Having this legislation on the books is uncomfortable in a democracy. It grants governments vast, wide-reaching powers to respond to outbreaks of the virus, including lockdowns, border closures and mandatory isolation of cases and overseas entrants at quarantine facilities.
Former Covid-19 Response Minister Chris Hipkins, who made the announcement while the current minister Ayesha Verrall is overseas, is right to suggest that these measures are only justified in an emergency.
But given the unpredictability of the pandemic thus far, there's no way to rule out the possibility we might find ourselves in an emergency in the near future.
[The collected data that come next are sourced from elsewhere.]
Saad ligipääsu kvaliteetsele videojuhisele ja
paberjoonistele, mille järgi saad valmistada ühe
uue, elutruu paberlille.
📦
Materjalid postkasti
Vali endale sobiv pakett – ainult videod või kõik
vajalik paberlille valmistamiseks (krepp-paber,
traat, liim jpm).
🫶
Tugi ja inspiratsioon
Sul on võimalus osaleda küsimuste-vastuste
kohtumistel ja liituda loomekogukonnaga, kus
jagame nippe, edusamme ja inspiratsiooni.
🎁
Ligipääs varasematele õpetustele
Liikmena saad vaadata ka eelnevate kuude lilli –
Less than a week after the Government announced a plan to reopen to the world while maintaining the elimination strategy in August 2021, the whole country was in a Level 4 lockdown after the discovery of Delta cases in the community. That was the end of elimination.
In late November 2021, the Government revealed a new plan to open the borders and transition to managing Covid-19. The next day, the Omicron variant was reported to the World Health Organisation by South African scientists.
The Government says that, if measures beyond isolation and mask use are needed, they can be reintroduced via emergency legislation. But things change quickly with Covid-19 - even more quickly than at the start of the pandemic, when a lack of regulatory preparedness for epidemics meant the first week or so of the Level 4 lockdown ended up being ruled unlawful.
The fact that Hipkins himself refuses to rule out a future in which lockdowns or MIQ or even more anodyne measures like QR code scanning are needed shows the move to trim these powers from Covid-19 legislation is pure virtue signalling.
The Government says it is removing its power to impose lockdowns, but also that it may need lockdowns in the future and still has the means to impose them.
New Zealand ministers are following in the footsteps of their overseas counterparts by promising certainty to the public through unilateral disarmament in the war against the virus. It's an extension of the Prime Minister's pledge, when the traffic light system was scrapped, that we can "claim back the certainty we have all lost over the last three years".
"This will be the first summer in three years where there won’t be the question of 'What if?', where events won’t be cancelled because of Covid cases, where our borders are fully reopened and there isn’t the fear of being separated or stranded - the first summer where we have our certainty. And that means, I hope, the first summer where the Covid anxiety can start to heal," she said in September.
These are familiar themes, echoing Joe Biden's July 4 speech of 2021.
"Thanks to our heroic vaccine effort, we’ve gained the upper hand against this virus. We can live our lives, our kids can go back to school, our economy is roaring back," the President promised.
"So, today, while the virus hasn’t been vanquished, we know this: It no longer controls our lives. It no longer paralyses our nation."
Almost as many Americans have died since that pledge as in the harrowing months before it. When Omicron came on the scene, schools closed, events were cancelled and the US health system was overwhelmed. Elsewhere, countries locked down to try to fight the new variant.
The latest guarantees from the Government that, somehow, this time will be different should be greeted with a healthy scepticism.
Wishful thinking about the end of the pandemic may win votes, but it's unlikely to win over the coronavirus.